Proghrelin-derived peptides influence the secretion of insulin, glucagon, pancreatic polypeptide and somatostatin: A study on isolated islets from mouse and rat pancreas.
Jens F Rehfeld
S Albert Salehi
Summary, in English
Proghrelin, the precursor of the orexigenic and adipogenic peptide hormone ghrelin, is synthetized in endocrine (A-like) cells in the gastric mucosa. During its cellular processing, proghrelin gives rise to the 28-amino acid peptide desacyl ghrelin, which after octanoylation becomes active acyl ghrelin, and to the 23-amino acid peptide obestatin, claimed to be a physiological opponent of acyl ghrelin. This study examines the effects of the proghrelin products, alone and in combinations, on the secretion of insulin, glucagon, pancreatic polypeptide (PP) and somatostatin from isolated islets of mice and rats. Surprisingly, acyl ghrelin and obestatin had almost identical effects in that they stimulated the secretion of glucagon and inhibited that of PP and somatostatin from both mouse and rat islets. Obestatin inhibited insulin secretion more effectively than acyl ghrelin. In mouse islets, acyl ghrelin inhibited insulin secretion at low doses and stimulated at high. In rat islets, acyl ghrelin inhibited insulin secretion in a dose-dependent manner but the IC50 for the acyl ghrelin-induced inhibition of insulin release was 7.5 × 10− 8 M, while the EC50 and IC50 values, with respect to stimulation of glucagon release and to inhibition of PP and somatostatin release, were in the 3 × 10− 12–15 × 10− 12 M range.

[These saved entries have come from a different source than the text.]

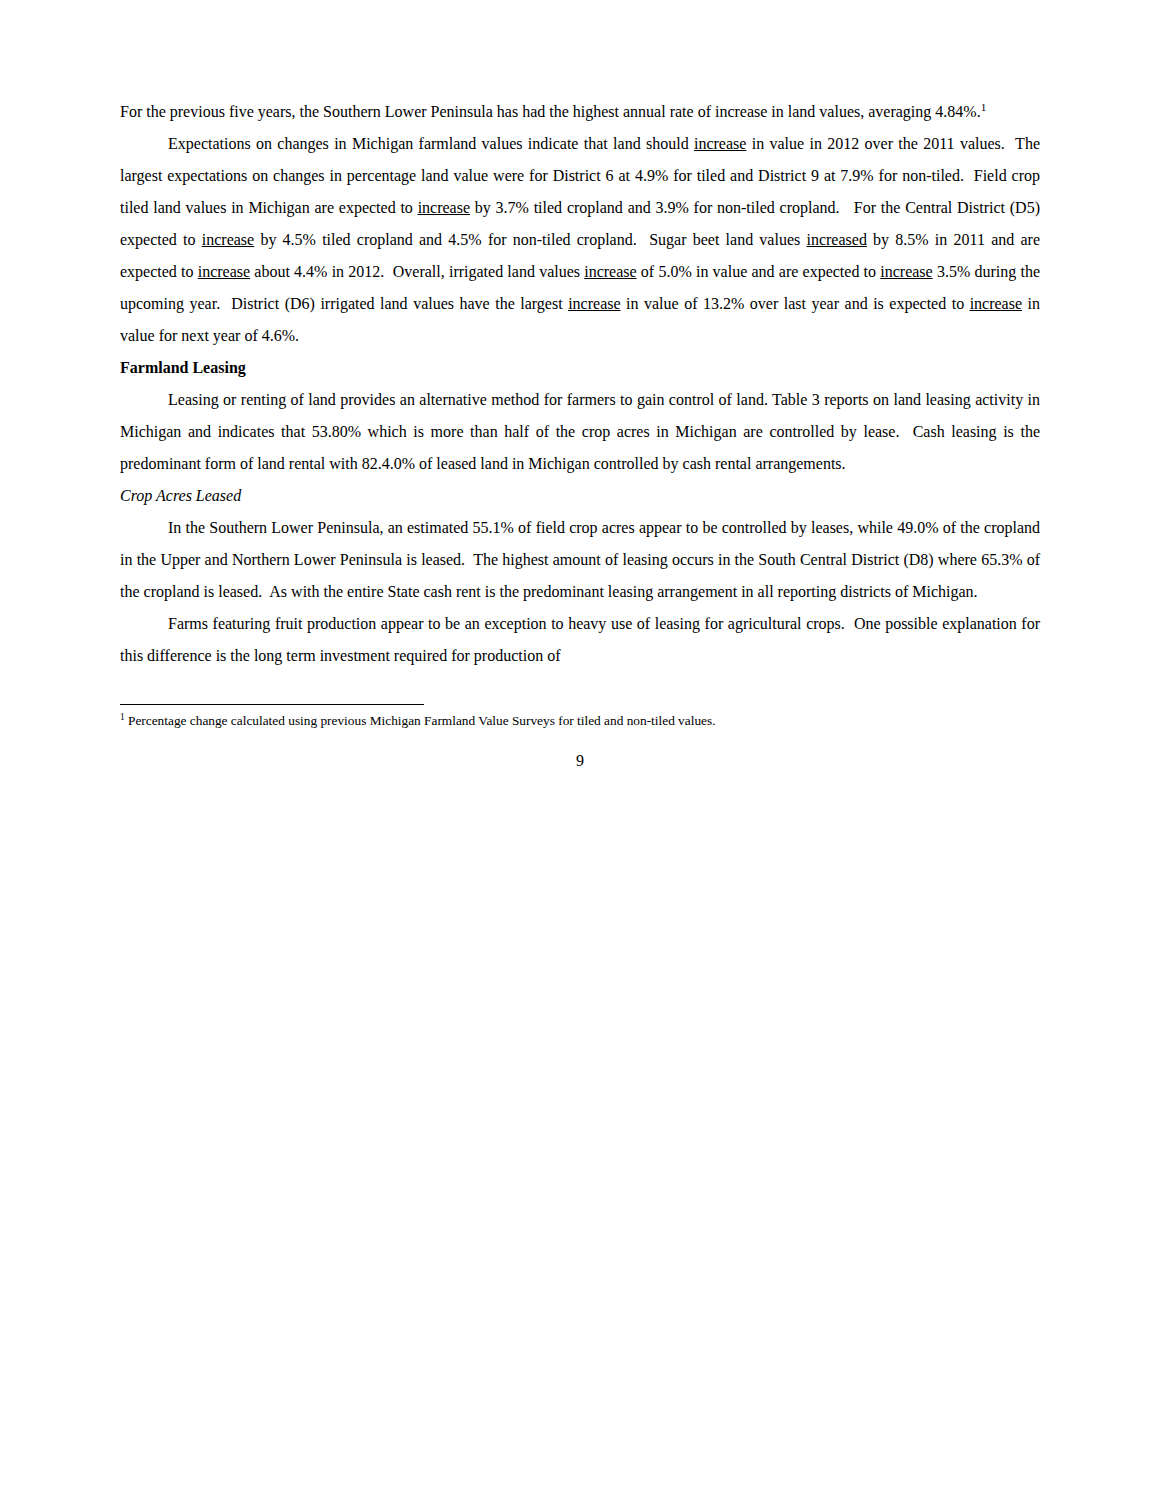For the previous five years, the Southern Lower Peninsula has had the highest annual rate of increase in land values, averaging 4.84%.1
Expectations on changes in Michigan farmland values indicate that land should increase in value in 2012 over the 2011 values. The largest expectations on changes in percentage land value were for District 6 at 4.9% for tiled and District 9 at 7.9% for non-tiled. Field crop tiled land values in Michigan are expected to increase by 3.7% tiled cropland and 3.9% for non-tiled cropland. For the Central District (D5) expected to increase by 4.5% tiled cropland and 4.5% for non-tiled cropland. Sugar beet land values increased by 8.5% in 2011 and are expected to increase about 4.4% in 2012. Overall, irrigated land values increase of 5.0% in value and are expected to increase 3.5% during the upcoming year. District (D6) irrigated land values have the largest increase in value of 13.2% over last year and is expected to increase in value for next year of 4.6%.
Farmland Leasing
Leasing or renting of land provides an alternative method for farmers to gain control of land. Table 3 reports on land leasing activity in Michigan and indicates that 53.80% which is more than half of the crop acres in Michigan are controlled by lease. Cash leasing is the predominant form of land rental with 82.4.0% of leased land in Michigan controlled by cash rental arrangements.
Crop Acres Leased
In the Southern Lower Peninsula, an estimated 55.1% of field crop acres appear to be controlled by leases, while 49.0% of the cropland in the Upper and Northern Lower Peninsula is leased. The highest amount of leasing occurs in the South Central District (D8) where 65.3% of the cropland is leased. As with the entire State cash rent is the predominant leasing arrangement in all reporting districts of Michigan.
Farms featuring fruit production appear to be an exception to heavy use of leasing for agricultural crops. One possible explanation for this difference is the long term investment required for production of
1 Percentage change calculated using previous Michigan Farmland Value Surveys for tiled and non-tiled values.
9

The corresponding EC50 and IC50 values for obestatin ranged from 5 × 10− 12 to 20 × 10− 12 M. Desacyl ghrelin per se did not affect islet hormone secretion. However, at a ten times higher concentration than acyl ghrelin (corresponding to the ratio of the two peptides in circulation), desacyl ghrelin abolished the effects of acyl ghrelin but not those of obestatin. Acyl ghrelin and obestatin affected the secretion of glucagon, PP and somatostatin at physiologically relevant concentrations; with obestatin this was the case also for insulin secretion. The combination of obestatin, acyl ghrelin and desacyl ghrelin in concentrations and proportions similar to those found in plasma resulted in effects that were indistinguishable from those induced by obestatin alone. From the data it seems that the effects of endogenous, circulating acyl ghrelin may be overshadowed by obestatin or blunted by desacyl ghrelin.